Thursday, May 19, 2011

Composting for the not so scientific minded/wanna be hardcore gardeners

OK. Composting to me is quite simple. Have a good mix of carbon rich nutrients from browns (dead leaves) and nitrogen rich nutrients from greens (kitchen scraps). I know there is a hardcore science behind it all, but ladies, who has time for all of that?? So I am going to provide the most simple guide to getting a healthy compost going.

First, pick your location or container. I live in a condo, which means that I am not only limited on space for a full grown compost pile, I also have to load up my recyclables and take them to the local recycling center myself. Gold medal anyone? If you have a yard, you should be good to go with an outdoor pile. If you are living in close quarters like myself, container composting is the way to go. Setting up outdoors is easy, just pick a spot in your yard. You can contain it with chicken wire, 2/4s, or concrete blocks, but none of that is really necessary. For container composting you can use any "bin" available, but you need to make a small adjustment. Take your sweet drill (I'm sorry if you are a member of the adventure club and don't have a drill, we need to talk) and cut several holes on the bottom and top of your container. I would say anywhere from 10-15 small holes on each side, depending on the size. I use a metal trash can from IKEA (b/c it's cute) but you can use any plastic bin or can as long as it has a lid.

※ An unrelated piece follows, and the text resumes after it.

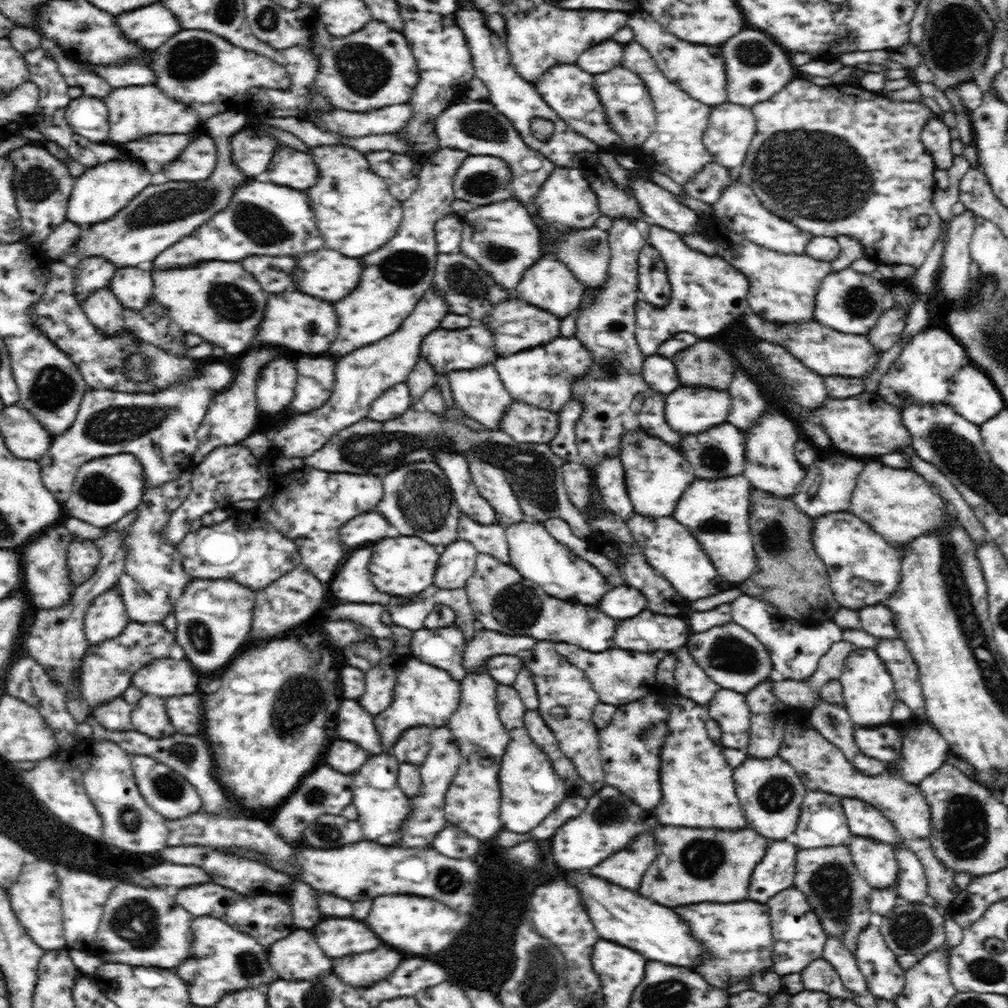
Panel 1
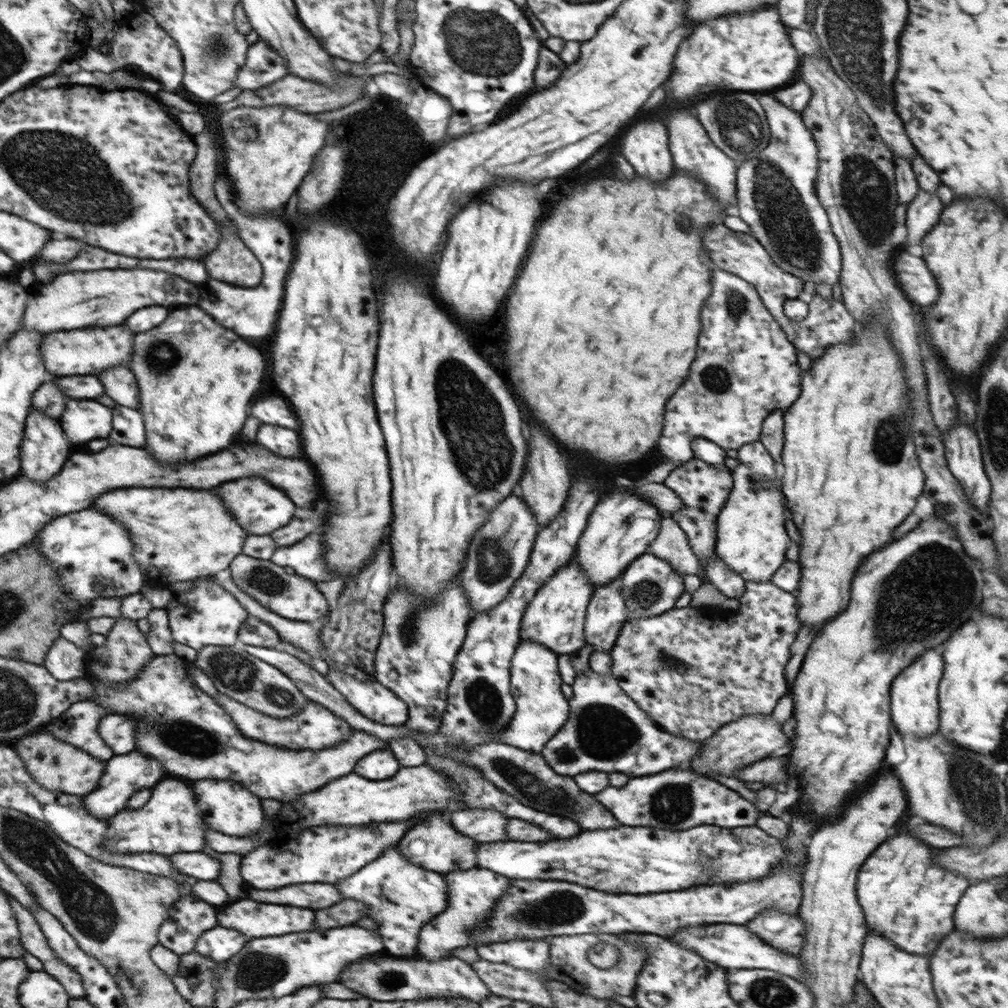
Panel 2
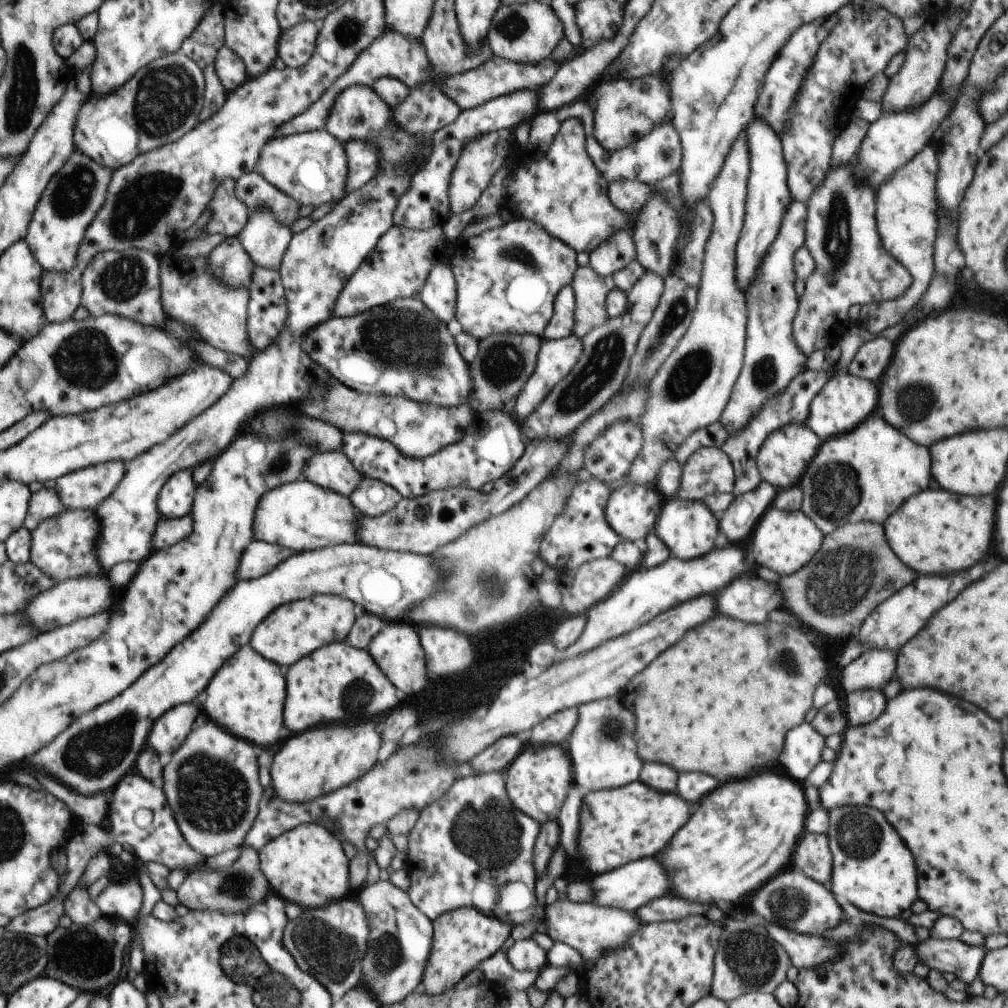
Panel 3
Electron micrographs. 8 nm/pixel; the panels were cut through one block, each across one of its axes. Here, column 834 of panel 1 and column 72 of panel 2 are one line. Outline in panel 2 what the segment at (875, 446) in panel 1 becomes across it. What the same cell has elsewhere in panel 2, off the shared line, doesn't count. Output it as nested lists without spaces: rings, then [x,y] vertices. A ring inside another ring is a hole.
[[[72,399],[68,401],[66,410],[63,412],[64,416],[60,416],[59,420],[64,420],[64,430],[67,436],[70,437],[71,445],[75,447],[83,446],[96,438],[109,438],[111,432],[114,430],[114,420],[112,416],[115,413],[112,408],[98,404],[97,400],[89,399]]]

So let's keep it simple. Once you have set up your bin, there are three things your compost MUST have. Water, sun, and air...just like a plant. How cute!

Here are some things you can compost:

Kitchen scraps (duh!)
Lint from your dryer
Vacuum contents
Tea bags/coffee filters
Shredded newspaper
Paper napkins, towels, and bags
Dog and cat hair (there's plenty of that going around in my house)
Any old junk from the pantry (stale cereal, chips, crackers). If it's flour based, you're good. This includes old moldy bread and pasta.

Here are some things you CAN NOT compost:

Dog and cat poop (unless your animals are vegetarian)
Meat/dairy products

Why can't I compost poop??

In a nutshell (b/c serious gardeners will tell you there is a scientific formula for composting these things) salmonella and maggots DO exist.. did you hear that? Yeah, so just don't do it. OK?

Here we go. Throw your approved composting materials in the pile/bin, cover with dead leaves, and continue the process. Keep your pile aerated by mixing it up as much as possible. It's good to keep an extra bin for dead leaves to cover your scraps every time you toss. Make sure your compost has the three main ingredients: air, sun, and water. Use common sense. If the compost is too wet and full of too much decomposed matter, (and gnats are taking over your lungs every time you open to aerate) add brown. If it's too full of browns and isn't doing much, you need more greens.

Simple enough??? Ghetto composting has worked for me, and you can always get more educated about it, but seriously I composted this in 3 months. It's not that complicated.